Start of GIVEN RECORDS
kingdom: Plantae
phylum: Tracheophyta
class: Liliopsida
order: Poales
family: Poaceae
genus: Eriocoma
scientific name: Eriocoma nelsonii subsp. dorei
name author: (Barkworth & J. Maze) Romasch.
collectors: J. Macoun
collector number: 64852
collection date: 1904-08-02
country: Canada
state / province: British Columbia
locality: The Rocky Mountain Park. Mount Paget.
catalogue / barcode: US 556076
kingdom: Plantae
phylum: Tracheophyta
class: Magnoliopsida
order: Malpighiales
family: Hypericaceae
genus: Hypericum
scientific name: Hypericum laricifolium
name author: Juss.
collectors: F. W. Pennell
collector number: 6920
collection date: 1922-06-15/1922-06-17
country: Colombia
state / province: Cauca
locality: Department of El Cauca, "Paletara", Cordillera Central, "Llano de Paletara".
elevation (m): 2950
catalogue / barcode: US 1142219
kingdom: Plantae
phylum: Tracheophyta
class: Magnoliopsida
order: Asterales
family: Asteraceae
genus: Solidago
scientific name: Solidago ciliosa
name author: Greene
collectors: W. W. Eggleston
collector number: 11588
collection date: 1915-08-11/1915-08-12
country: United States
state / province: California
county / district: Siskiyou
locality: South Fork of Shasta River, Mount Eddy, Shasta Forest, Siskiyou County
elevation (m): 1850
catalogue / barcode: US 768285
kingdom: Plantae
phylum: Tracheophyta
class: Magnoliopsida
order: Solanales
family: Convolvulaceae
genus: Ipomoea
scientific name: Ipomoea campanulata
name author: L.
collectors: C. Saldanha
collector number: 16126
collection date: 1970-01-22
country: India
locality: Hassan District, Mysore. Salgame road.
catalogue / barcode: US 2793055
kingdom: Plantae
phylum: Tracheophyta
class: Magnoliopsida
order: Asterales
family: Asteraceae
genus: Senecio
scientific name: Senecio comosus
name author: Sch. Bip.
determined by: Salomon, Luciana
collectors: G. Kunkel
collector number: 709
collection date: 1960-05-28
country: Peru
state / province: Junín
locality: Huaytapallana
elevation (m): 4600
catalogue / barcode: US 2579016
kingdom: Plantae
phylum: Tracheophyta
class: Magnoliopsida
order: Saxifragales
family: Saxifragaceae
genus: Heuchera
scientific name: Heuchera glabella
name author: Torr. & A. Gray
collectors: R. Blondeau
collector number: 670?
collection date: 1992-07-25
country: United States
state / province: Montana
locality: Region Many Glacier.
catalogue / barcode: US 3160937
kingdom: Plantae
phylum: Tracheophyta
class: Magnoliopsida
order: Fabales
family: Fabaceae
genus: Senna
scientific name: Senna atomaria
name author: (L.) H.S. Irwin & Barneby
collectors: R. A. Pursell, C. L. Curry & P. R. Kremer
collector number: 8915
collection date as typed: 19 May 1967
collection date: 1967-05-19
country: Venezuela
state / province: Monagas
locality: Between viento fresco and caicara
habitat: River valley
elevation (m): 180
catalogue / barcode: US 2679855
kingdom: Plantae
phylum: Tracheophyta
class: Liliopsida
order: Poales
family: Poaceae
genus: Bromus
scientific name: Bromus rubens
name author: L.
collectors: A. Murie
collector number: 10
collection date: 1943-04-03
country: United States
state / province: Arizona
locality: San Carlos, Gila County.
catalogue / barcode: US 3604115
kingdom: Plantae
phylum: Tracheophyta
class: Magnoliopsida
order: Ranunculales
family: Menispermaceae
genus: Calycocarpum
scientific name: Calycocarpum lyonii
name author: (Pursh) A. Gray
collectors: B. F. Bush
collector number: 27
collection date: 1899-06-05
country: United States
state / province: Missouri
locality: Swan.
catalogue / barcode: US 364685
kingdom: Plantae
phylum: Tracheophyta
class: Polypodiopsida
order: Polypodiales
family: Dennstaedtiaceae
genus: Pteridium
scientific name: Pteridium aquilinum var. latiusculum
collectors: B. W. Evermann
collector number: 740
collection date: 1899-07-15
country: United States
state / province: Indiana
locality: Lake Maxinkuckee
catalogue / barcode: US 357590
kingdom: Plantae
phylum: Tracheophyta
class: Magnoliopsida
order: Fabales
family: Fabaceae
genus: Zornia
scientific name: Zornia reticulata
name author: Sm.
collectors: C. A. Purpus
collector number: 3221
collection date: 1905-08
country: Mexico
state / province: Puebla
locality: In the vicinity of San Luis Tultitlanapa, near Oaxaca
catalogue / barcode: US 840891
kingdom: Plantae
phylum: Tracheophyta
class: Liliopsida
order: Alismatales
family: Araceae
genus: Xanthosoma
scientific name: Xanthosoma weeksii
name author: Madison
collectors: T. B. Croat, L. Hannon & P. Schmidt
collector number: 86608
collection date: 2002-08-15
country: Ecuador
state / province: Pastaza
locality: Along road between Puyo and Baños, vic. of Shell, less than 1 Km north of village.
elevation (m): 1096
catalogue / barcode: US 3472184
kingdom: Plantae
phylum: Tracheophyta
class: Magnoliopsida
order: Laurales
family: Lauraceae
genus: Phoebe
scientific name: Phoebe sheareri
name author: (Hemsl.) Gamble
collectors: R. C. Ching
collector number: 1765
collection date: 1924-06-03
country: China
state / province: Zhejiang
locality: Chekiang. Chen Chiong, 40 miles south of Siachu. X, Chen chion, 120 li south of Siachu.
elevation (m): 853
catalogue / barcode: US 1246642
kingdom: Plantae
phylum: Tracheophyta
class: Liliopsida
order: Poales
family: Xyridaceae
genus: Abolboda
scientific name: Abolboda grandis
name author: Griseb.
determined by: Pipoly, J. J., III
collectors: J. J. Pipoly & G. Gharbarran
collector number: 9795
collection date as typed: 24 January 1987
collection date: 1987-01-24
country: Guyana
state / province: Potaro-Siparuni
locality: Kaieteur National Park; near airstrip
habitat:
End of GIVEN RECORDS
**TASK INSTRUCTIONS**. Transcribe every line of the records above verbatim, without changing any character.

**RESULT FOR THIS EXERCISE**.
kingdom: Plantae
phylum: Tracheophyta
class: Liliopsida
order: Poales
family: Poaceae
genus: Eriocoma
scientific name: Eriocoma nelsonii subsp. dorei
name author: (Barkworth & J. Maze) Romasch.
collectors: J. Macoun
collector number: 64852
collection date: 1904-08-02
country: Canada
state / province: British Columbia
locality: The Rocky Mountain Park. Mount Paget.
catalogue / barcode: US 556076
kingdom: Plantae
phylum: Tracheophyta
class: Magnoliopsida
order: Malpighiales
family: Hypericaceae
genus: Hypericum
scientific name: Hypericum laricifolium
name author: Juss.
collectors: F. W. Pennell
collector number: 6920
collection date: 1922-06-15/1922-06-17
country: Colombia
state / province: Cauca
locality: Department of El Cauca, "Paletara", Cordillera Central, "Llano de Paletara".
elevation (m): 2950
catalogue / barcode: US 1142219
kingdom: Plantae
phylum: Tracheophyta
class: Magnoliopsida
order: Asterales
family: Asteraceae
genus: Solidago
scientific name: Solidago ciliosa
name author: Greene
collectors: W. W. Eggleston
collector number: 11588
collection date: 1915-08-11/1915-08-12
country: United States
state / province: California
county / district: Siskiyou
locality: South Fork of Shasta River, Mount Eddy, Shasta Forest, Siskiyou County
elevation (m): 1850
catalogue / barcode: US 768285
kingdom: Plantae
phylum: Tracheophyta
class: Magnoliopsida
order: Solanales
family: Convolvulaceae
genus: Ipomoea
scientific name: Ipomoea campanulata
name author: L.
collectors: C. Saldanha
collector number: 16126
collection date: 1970-01-22
country: India
locality: Hassan District, Mysore. Salgame road.
catalogue / barcode: US 2793055
kingdom: Plantae
phylum: Tracheophyta
class: Magnoliopsida
order: Asterales
family: Asteraceae
genus: Senecio
scientific name: Senecio comosus
name author: Sch. Bip.
determined by: Salomon, Luciana
collectors: G. Kunkel
collector number: 709
collection date: 1960-05-28
country: Peru
state / province: Junín
locality: Huaytapallana
elevation (m): 4600
catalogue / barcode: US 2579016
kingdom: Plantae
phylum: Tracheophyta
class: Magnoliopsida
order: Saxifragales
family: Saxifragaceae
genus: Heuchera
scientific name: Heuchera glabella
name author: Torr. & A. Gray
collectors: R. Blondeau
collector number: 670?
collection date: 1992-07-25
country: United States
state / province: Montana
locality: Region Many Glacier.
catalogue / barcode: US 3160937
kingdom: Plantae
phylum: Tracheophyta
class: Magnoliopsida
order: Fabales
family: Fabaceae
genus: Senna
scientific name: Senna atomaria
name author: (L.) H.S. Irwin & Barneby
collectors: R. A. Pursell, C. L. Curry & P. R. Kremer
collector number: 8915
collection date as typed: 19 May 1967
collection date: 1967-05-19
country: Venezuela
state / province: Monagas
locality: Between viento fresco and caicara
habitat: River valley
elevation (m): 180
catalogue / barcode: US 2679855
kingdom: Plantae
phylum: Tracheophyta
class: Liliopsida
order: Poales
family: Poaceae
genus: Bromus
scientific name: Bromus rubens
name author: L.
collectors: A. Murie
collector number: 10
collection date: 1943-04-03
country: United States
state / province: Arizona
locality: San Carlos, Gila County.
catalogue / barcode: US 3604115
kingdom: Plantae
phylum: Tracheophyta
class: Magnoliopsida
order: Ranunculales
family: Menispermaceae
genus: Calycocarpum
scientific name: Calycocarpum lyonii
name author: (Pursh) A. Gray
collectors: B. F. Bush
collector number: 27
collection date: 1899-06-05
country: United States
state / province: Missouri
locality: Swan.
catalogue / barcode: US 364685
kingdom: Plantae
phylum: Tracheophyta
class: Polypodiopsida
order: Polypodiales
family: Dennstaedtiaceae
genus: Pteridium
scientific name: Pteridium aquilinum var. latiusculum
collectors: B. W. Evermann
collector number: 740
collection date: 1899-07-15
country: United States
state / province: Indiana
locality: Lake Maxinkuckee
catalogue / barcode: US 357590
kingdom: Plantae
phylum: Tracheophyta
class: Magnoliopsida
order: Fabales
family: Fabaceae
genus: Zornia
scientific name: Zornia reticulata
name author: Sm.
collectors: C. A. Purpus
collector number: 3221
collection date: 1905-08
country: Mexico
state / province: Puebla
locality: In the vicinity of San Luis Tultitlanapa, near Oaxaca
catalogue / barcode: US 840891
kingdom: Plantae
phylum: Tracheophyta
class: Liliopsida
order: Alismatales
family: Araceae
genus: Xanthosoma
scientific name: Xanthosoma weeksii
name author: Madison
collectors: T. B. Croat, L. Hannon & P. Schmidt
collector number: 86608
collection date: 2002-08-15
country: Ecuador
state / province: Pastaza
locality: Along road between Puyo and Baños, vic. of Shell, less than 1 Km north of village.
elevation (m): 1096
catalogue / barcode: US 3472184
kingdom: Plantae
phylum: Tracheophyta
class: Magnoliopsida
order: Laurales
family: Lauraceae
genus: Phoebe
scientific name: Phoebe sheareri
name author: (Hemsl.) Gamble
collectors: R. C. Ching
collector number: 1765
collection date: 1924-06-03
country: China
state / province: Zhejiang
locality: Chekiang. Chen Chiong, 40 miles south of Siachu. X, Chen chion, 120 li south of Siachu.
elevation (m): 853
catalogue / barcode: US 1246642
kingdom: Plantae
phylum: Tracheophyta
class: Liliopsida
order: Poales
family: Xyridaceae
genus: Abolboda
scientific name: Abolboda grandis
name author: Griseb.
determined by: Pipoly, J. J., III
collectors: J. J. Pipoly & G. Gharbarran
collector number: 9795
collection date as typed: 24 January 1987
collection date: 1987-01-24
country: Guyana
state / province: Potaro-Siparuni
locality: Kaieteur National Park; near airstrip
habitat:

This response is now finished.